Proteins in lipid membranes are one of the fundamental building blocks of biological functionality. Lawrence Livermore researchers have figured out how to mimic their role using carbon nanotube porins.

Using high-speed, atomic force microscopy (HS-AFM), the team showed that a new type of biomimetic channel — carbon nanotube porins (CNTPs) — also is laterally mobile in supported lipid membranes, mirroring biological protein behavior.

The research opens the door to use CNTPs as models to study membrane protein physics, as well as versatile and mobile components for artificial cells and hybrid systems that combine biological cells and man-made components.

Lipid membranes represent one the fundamental components of the architecture of life because they provide a versatile matrix for a variety of membrane proteins that can perform a variety of tasks including molecular recognition and signal transduction, metabolite transport and membrane remodeling.

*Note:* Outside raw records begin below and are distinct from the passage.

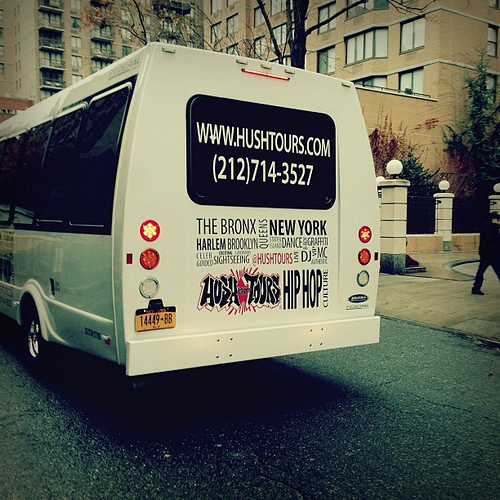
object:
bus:
[0, 41, 382, 377]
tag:
[135, 298, 177, 334]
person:
[468, 210, 500, 295]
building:
[10, 0, 203, 102]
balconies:
[38, 45, 67, 72]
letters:
[236, 127, 245, 146]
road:
[0, 313, 499, 498]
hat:
[484, 210, 498, 223]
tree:
[442, 42, 499, 210]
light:
[138, 276, 161, 298]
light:
[138, 246, 162, 268]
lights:
[383, 159, 402, 174]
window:
[70, 88, 128, 226]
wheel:
[17, 292, 45, 369]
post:
[377, 186, 408, 274]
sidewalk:
[377, 256, 500, 343]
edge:
[376, 313, 499, 344]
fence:
[407, 192, 437, 233]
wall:
[358, 86, 442, 179]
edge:
[408, 91, 440, 103]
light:
[438, 178, 452, 190]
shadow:
[53, 348, 360, 462]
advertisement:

The 2D fluid nature of the lipid membrane not only allows it to adapt to a variety of shapes, but also permits membrane proteins to diffuse within this 2D plane, enabling many important biological processes.

“To understand the fundamental physics of protein motion in the lipid membrane, we needed an approach that would combine simple and robust membrane protein models with imaging and tracking approaches that can follow membrane motion on the relevant length and time scales,” said Yuliang Zhang, an LLNL postdoctoral researcher and lead author of a paper in the journal, Philosophical Transactions of the Royal Society B.

The team created simple and versatile artificial membrane pore equivalents — CNTPs —that are made of short segments of single-wall carbon nanotubes that can self-insert into the lipid membrane and form a transmembrane pore. These very simple objects show a wealth of behaviors similar to membrane protein pores: they can transport water, ions and protons across the membrane.

“We found that the CNTPS were able to reproduce another key property of membrane proteins — their ability to diffuse in the lipid membrane,” said Alex Noy, LLNL scientist and the principal investigator on the CNTP project. “High-speed AFM imaging can capture real-time dynamics of CNTP motion in the supported lipid bi-layer membrane.”

Zhang said the study demonstrates that the similarities between CNTPs and biological membrane pores include not only similar transport properties, but also the ability to move laterally in the membrane.